What you have to do:
Select every line in the records that contains the string "FULL" and copy each of those lines.

┄┄┄┄┄┄┄┄┄┄┄┄┄┄┄┄┄┄┄┄

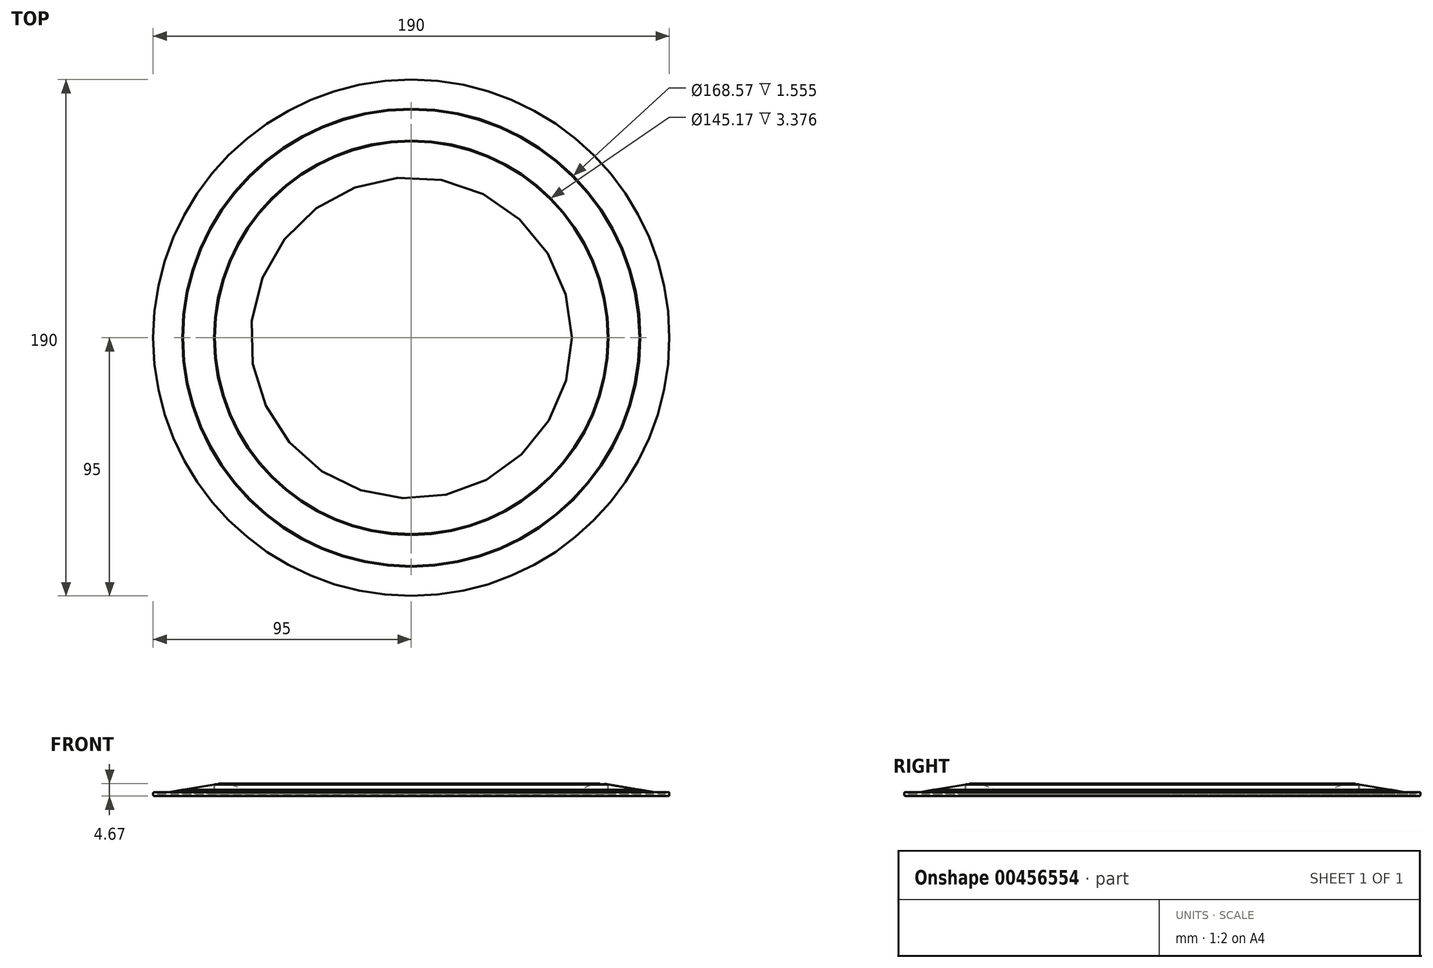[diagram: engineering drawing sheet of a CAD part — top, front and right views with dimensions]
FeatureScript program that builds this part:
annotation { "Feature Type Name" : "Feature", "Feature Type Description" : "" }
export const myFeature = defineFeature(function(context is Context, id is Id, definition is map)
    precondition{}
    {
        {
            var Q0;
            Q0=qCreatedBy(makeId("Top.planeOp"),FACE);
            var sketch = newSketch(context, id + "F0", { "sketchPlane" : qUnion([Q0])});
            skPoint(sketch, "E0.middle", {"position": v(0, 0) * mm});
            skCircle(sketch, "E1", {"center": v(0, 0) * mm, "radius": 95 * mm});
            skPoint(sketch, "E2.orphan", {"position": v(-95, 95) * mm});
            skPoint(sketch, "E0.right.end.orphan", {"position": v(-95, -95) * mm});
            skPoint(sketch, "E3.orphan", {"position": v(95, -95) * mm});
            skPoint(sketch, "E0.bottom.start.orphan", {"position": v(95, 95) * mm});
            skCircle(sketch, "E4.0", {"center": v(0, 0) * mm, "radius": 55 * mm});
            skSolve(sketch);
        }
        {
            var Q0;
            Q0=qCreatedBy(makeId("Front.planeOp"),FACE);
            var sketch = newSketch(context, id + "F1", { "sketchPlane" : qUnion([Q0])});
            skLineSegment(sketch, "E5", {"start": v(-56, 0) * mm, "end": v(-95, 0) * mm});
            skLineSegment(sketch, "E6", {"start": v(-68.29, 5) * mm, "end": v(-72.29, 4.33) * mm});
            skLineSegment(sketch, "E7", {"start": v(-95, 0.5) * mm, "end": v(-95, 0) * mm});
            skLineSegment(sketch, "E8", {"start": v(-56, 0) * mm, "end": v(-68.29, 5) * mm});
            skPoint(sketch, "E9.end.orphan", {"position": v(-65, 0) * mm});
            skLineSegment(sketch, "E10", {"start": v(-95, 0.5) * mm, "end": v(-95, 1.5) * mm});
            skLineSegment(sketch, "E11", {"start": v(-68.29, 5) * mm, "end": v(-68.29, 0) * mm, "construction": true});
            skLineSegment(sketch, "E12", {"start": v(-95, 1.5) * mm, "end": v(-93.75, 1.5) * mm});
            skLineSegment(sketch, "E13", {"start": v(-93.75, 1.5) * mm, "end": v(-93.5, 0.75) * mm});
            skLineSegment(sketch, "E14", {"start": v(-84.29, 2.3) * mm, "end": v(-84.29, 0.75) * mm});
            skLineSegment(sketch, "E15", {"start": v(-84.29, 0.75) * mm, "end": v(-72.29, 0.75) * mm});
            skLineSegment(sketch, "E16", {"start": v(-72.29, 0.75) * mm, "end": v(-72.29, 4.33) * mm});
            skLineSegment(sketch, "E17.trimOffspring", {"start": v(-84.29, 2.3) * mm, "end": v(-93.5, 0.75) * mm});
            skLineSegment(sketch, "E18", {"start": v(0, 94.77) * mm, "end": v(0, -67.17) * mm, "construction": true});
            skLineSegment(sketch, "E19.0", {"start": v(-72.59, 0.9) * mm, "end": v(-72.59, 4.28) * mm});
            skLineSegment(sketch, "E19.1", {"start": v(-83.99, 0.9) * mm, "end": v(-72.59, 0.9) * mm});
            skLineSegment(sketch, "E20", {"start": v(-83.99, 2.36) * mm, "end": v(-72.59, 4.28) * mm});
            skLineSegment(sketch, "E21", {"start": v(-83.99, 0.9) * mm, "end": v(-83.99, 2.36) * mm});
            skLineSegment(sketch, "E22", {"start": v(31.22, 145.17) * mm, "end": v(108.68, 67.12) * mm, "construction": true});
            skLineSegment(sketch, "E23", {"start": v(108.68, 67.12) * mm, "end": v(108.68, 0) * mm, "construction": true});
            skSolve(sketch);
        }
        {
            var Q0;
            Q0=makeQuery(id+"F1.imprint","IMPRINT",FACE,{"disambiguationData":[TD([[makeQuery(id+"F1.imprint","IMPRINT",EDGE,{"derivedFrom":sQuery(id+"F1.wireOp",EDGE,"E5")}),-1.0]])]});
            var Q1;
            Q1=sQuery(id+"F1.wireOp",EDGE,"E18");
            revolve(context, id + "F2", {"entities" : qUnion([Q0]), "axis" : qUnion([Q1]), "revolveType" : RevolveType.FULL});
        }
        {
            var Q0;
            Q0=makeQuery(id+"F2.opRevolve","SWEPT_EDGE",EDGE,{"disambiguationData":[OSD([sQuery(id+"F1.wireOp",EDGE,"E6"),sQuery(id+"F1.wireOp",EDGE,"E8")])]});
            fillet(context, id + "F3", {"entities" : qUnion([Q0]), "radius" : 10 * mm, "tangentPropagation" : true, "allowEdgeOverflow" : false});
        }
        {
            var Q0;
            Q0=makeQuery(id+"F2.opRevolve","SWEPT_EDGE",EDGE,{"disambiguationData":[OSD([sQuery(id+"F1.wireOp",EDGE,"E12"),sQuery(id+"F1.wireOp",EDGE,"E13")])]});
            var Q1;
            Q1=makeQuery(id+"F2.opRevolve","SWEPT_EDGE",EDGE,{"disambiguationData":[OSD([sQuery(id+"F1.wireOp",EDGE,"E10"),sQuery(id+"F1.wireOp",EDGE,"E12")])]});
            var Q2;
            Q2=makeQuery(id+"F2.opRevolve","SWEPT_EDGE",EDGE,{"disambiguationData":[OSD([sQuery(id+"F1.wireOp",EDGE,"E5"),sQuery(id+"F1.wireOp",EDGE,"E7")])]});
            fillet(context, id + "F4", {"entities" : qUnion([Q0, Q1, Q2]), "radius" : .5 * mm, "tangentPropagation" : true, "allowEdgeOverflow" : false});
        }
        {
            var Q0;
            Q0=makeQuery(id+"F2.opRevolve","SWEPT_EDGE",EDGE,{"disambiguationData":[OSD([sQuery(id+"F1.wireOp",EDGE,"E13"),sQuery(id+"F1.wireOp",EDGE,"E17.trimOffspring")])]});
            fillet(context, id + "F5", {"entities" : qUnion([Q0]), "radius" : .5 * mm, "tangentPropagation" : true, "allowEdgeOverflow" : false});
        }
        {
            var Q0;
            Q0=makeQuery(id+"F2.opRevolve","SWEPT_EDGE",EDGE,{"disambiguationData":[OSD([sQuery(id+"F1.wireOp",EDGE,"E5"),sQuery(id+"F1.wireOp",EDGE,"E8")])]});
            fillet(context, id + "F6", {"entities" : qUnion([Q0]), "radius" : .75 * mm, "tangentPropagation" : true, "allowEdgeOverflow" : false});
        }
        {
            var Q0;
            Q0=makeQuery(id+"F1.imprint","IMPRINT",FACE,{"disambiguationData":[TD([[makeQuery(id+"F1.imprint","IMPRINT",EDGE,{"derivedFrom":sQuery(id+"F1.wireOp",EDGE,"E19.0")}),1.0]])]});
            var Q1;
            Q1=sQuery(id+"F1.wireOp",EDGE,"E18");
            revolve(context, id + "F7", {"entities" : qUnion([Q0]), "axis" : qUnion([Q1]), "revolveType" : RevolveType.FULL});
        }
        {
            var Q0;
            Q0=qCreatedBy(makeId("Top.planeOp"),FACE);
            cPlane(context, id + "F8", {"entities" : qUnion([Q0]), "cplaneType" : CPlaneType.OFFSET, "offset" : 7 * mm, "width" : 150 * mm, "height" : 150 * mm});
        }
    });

┄┄┄┄┄┄┄┄┄┄┄┄┄┄┄┄┄┄┄┄

Exercise result:
            revolve(context, id + "F2", {"entities" : qUnion([Q0]), "axis" : qUnion([Q1]), "revolveType" : RevolveType.FULL});
            revolve(context, id + "F7", {"entities" : qUnion([Q0]), "axis" : qUnion([Q1]), "revolveType" : RevolveType.FULL});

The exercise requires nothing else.